The old town of Mobile welcomed Wintzell's Oyster House with open arms way back in 1938, when it was just a 6-stool oyster shack advertising "Oysters?fried, stewed, or nude." The restaurant has a host of locations, but each serves up the same regional, seafood-centric cuisine that made the place legendary.
A self-styled gastropub, City Grill serves up a diverse menu of eats far more palate-pleasing than traditional pub fare. Start the fight against mid-day munchies with a crispy goat-cheese salad, featuring breadcrumb encrusted goat cheese on a bed of apple-vinaigrette-flavored spinach ($7.25), before alerting tongue sensors to a club panini ($7.99), or an italian burger, stuffed with feta cheese, spinach, and sun-dried tomatoes ($7.25). For dinner, pick a plate of fresh-diced ahi-tuna tartar, with onions, tomatoes, scallions, and sauces served with cumin crostinis ($9), before diving into sizzling entrees such as the lemon, butter, and garlic sautéed french quarter shrimp ($13), or the hand-cut rib eye, broiled in herb butter ($18). Overworked jaw muscles are instantly soothed with a pour from City Grill's selection of microbrews and high-gravity beers, featuring breweries such as Bell's, Harpoon, Chimay, and more.

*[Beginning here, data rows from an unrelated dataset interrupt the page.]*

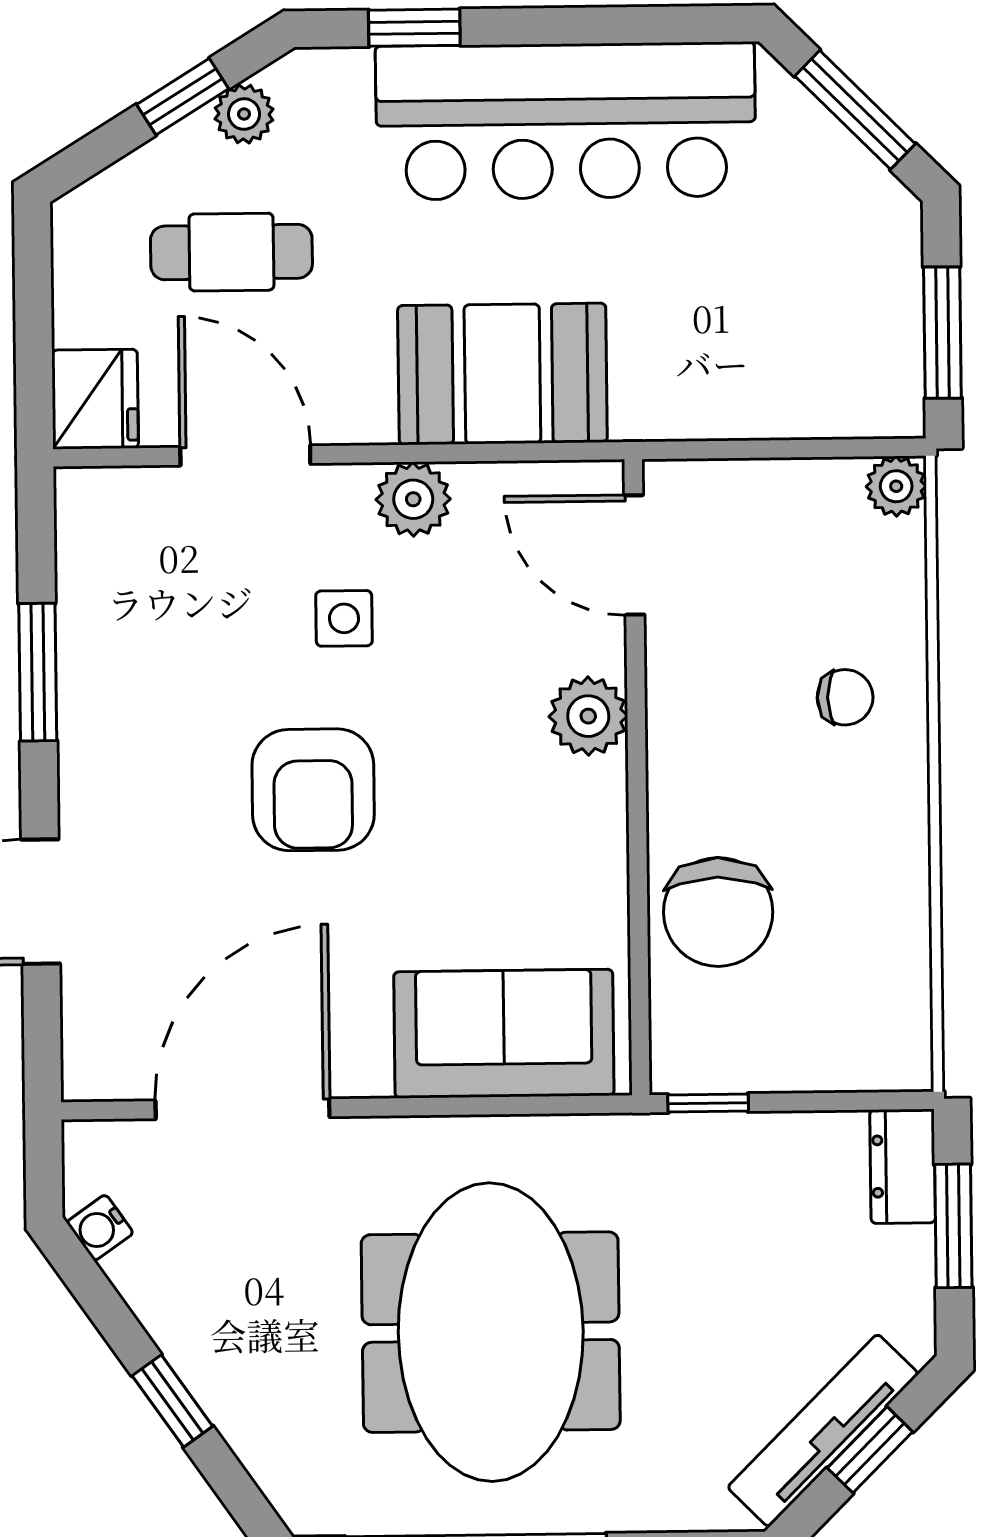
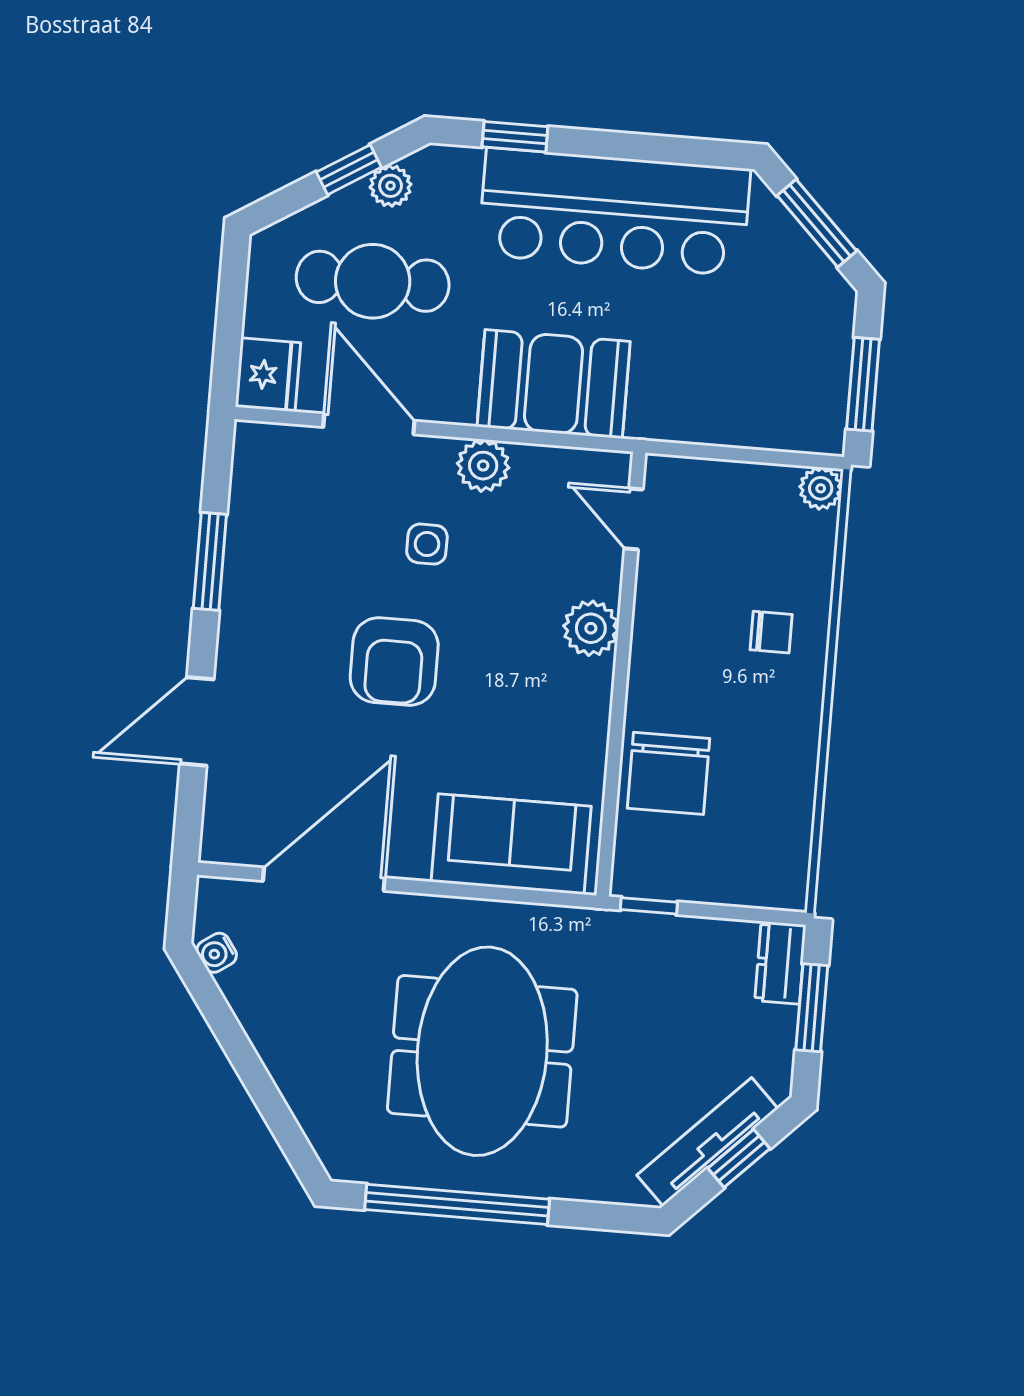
cafe table: (231, 252) -> (373, 281), width x1.37, depth x1.35
door: (634, 555) -> (634, 519), width x0.73
window: (172, 1401) -> (256, 1078), removed

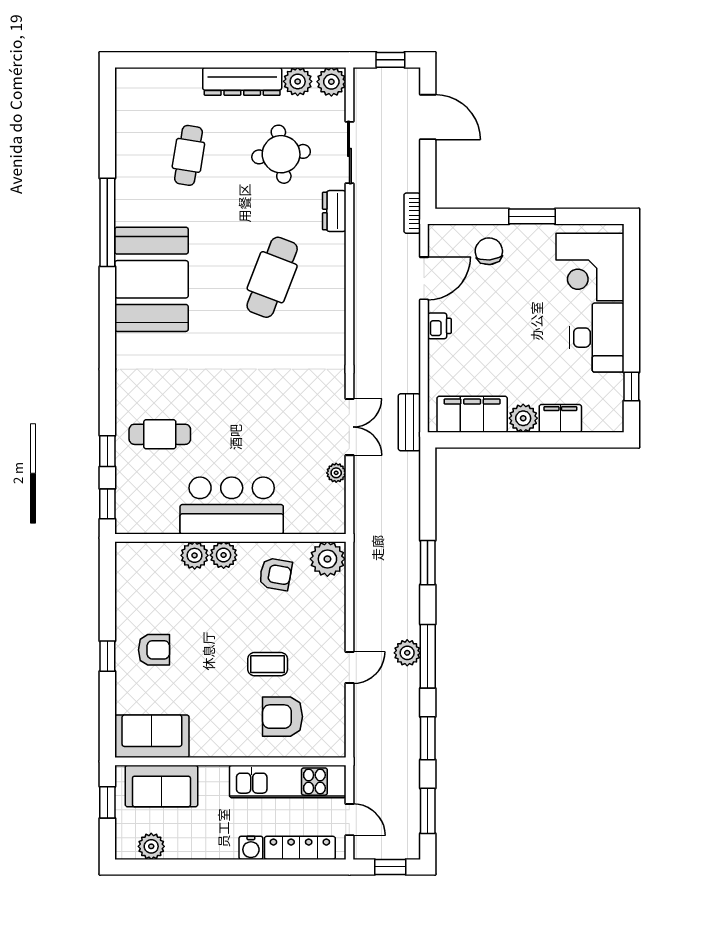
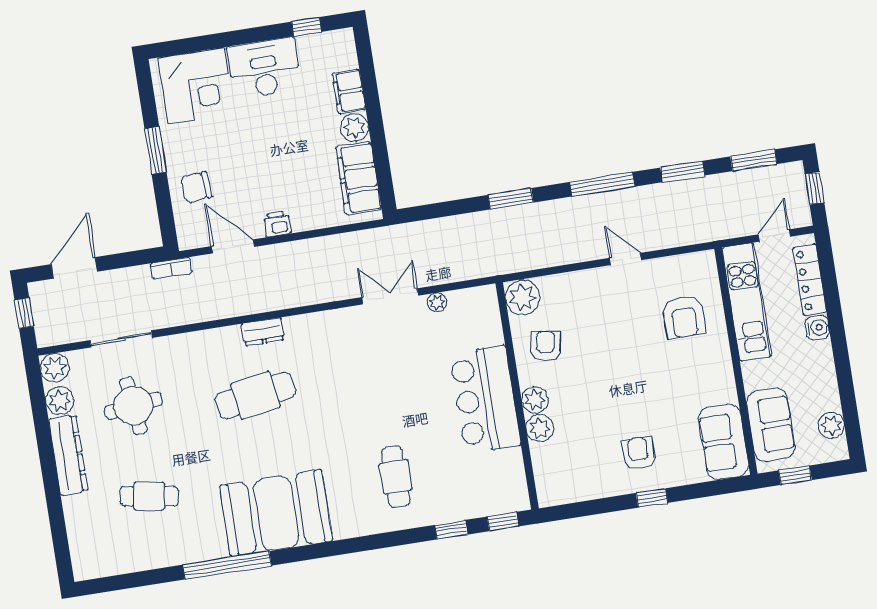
dresser: (334, 211) -> (263, 332), moved
cafe table: (272, 277) -> (255, 395), turned -30
bench: (409, 422) -> (376, 238), removed
cafe table: (160, 434) -> (396, 477), moved
plant: (407, 653) -> (602, 205), removed
coffee table: (268, 664) -> (635, 340), removed

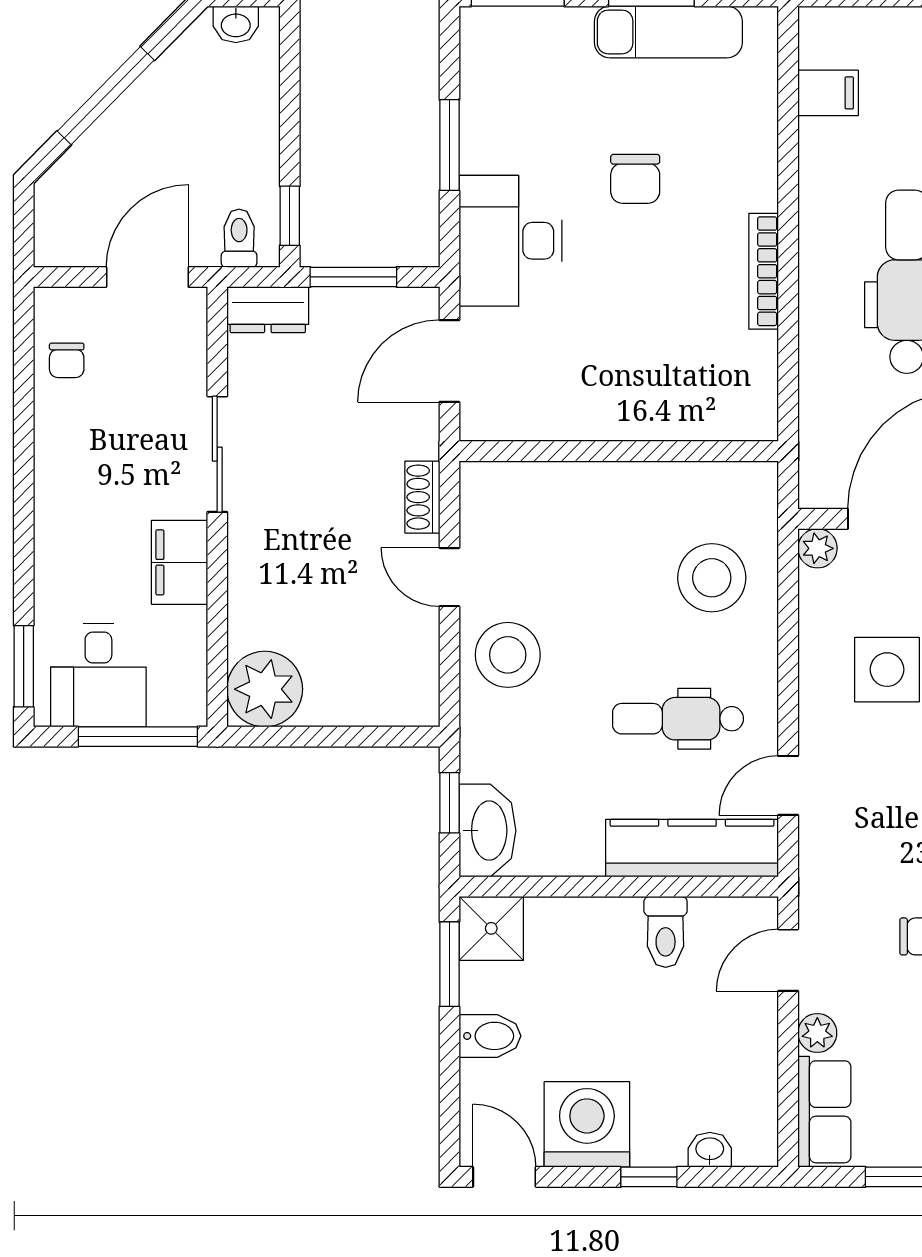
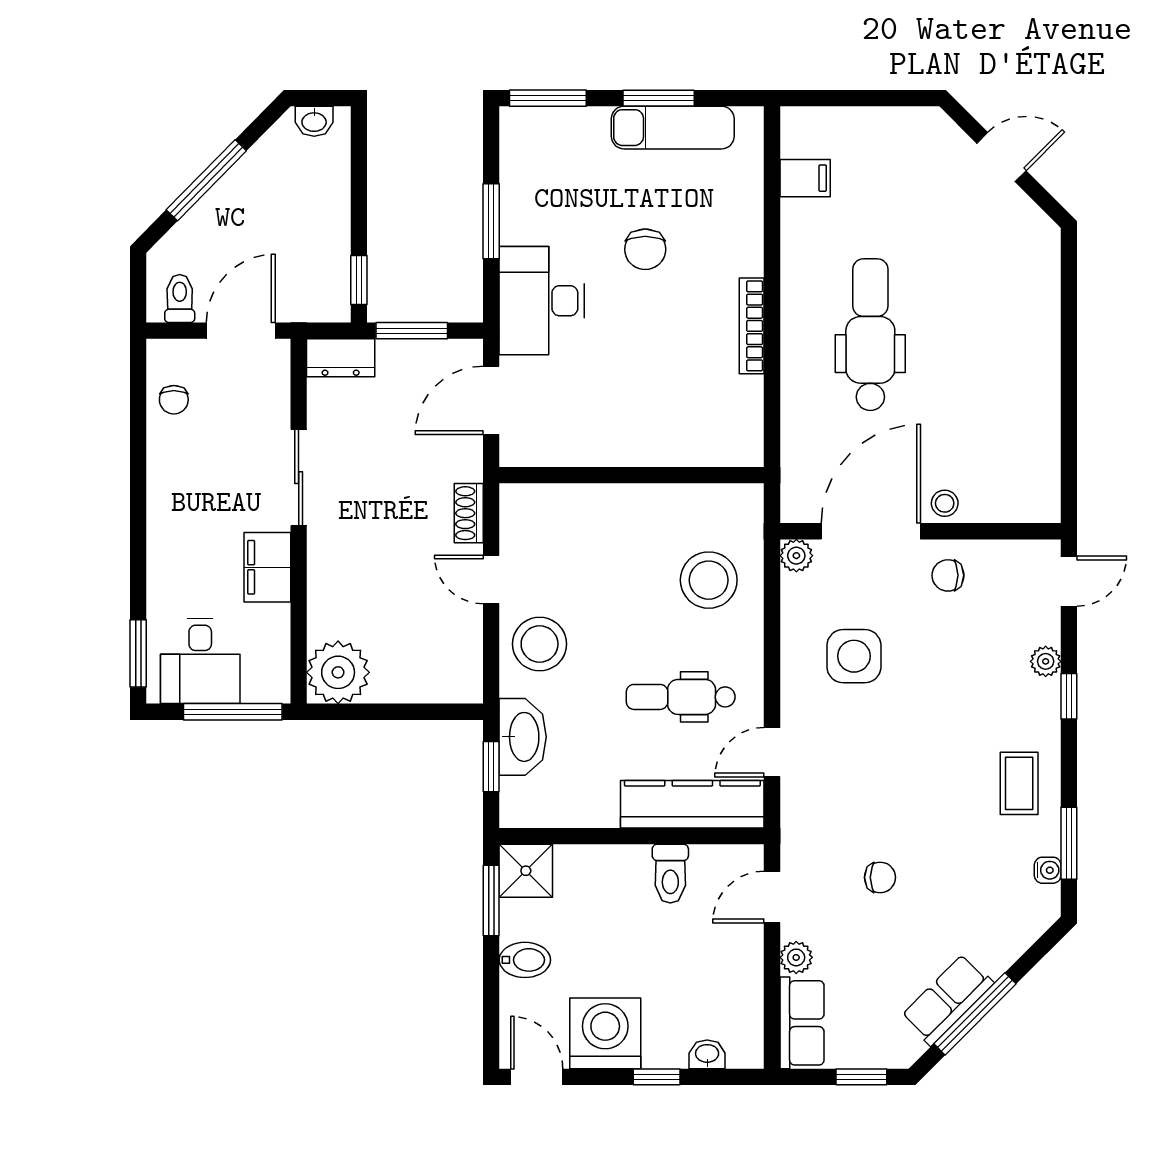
toilet: (239, 238) -> (180, 299), moved
washbasin: (487, 831) -> (523, 737), moved

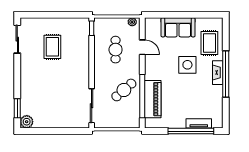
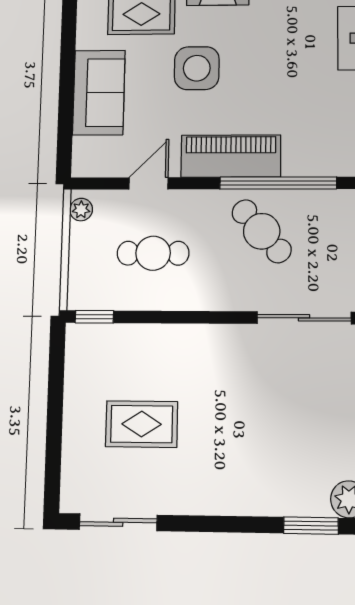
piano: (153, 99) -> (231, 156), moved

Sunlight glitters through Chappy's in Point Clear's wide-paned windows, illuminating chefs as they lightly fry trout fillets and drape shrimp hollandaise sauce over pork chops and tender milk-fed veal. From the kitchen, they'll hand over their gourmet surf 'n' turf entrees to a wait staff who then arranges them atop crisp white tablecloths where flower vases, napkins folded into fleur-de-lis, and life-size replicas of the Lusitania adorn place settings.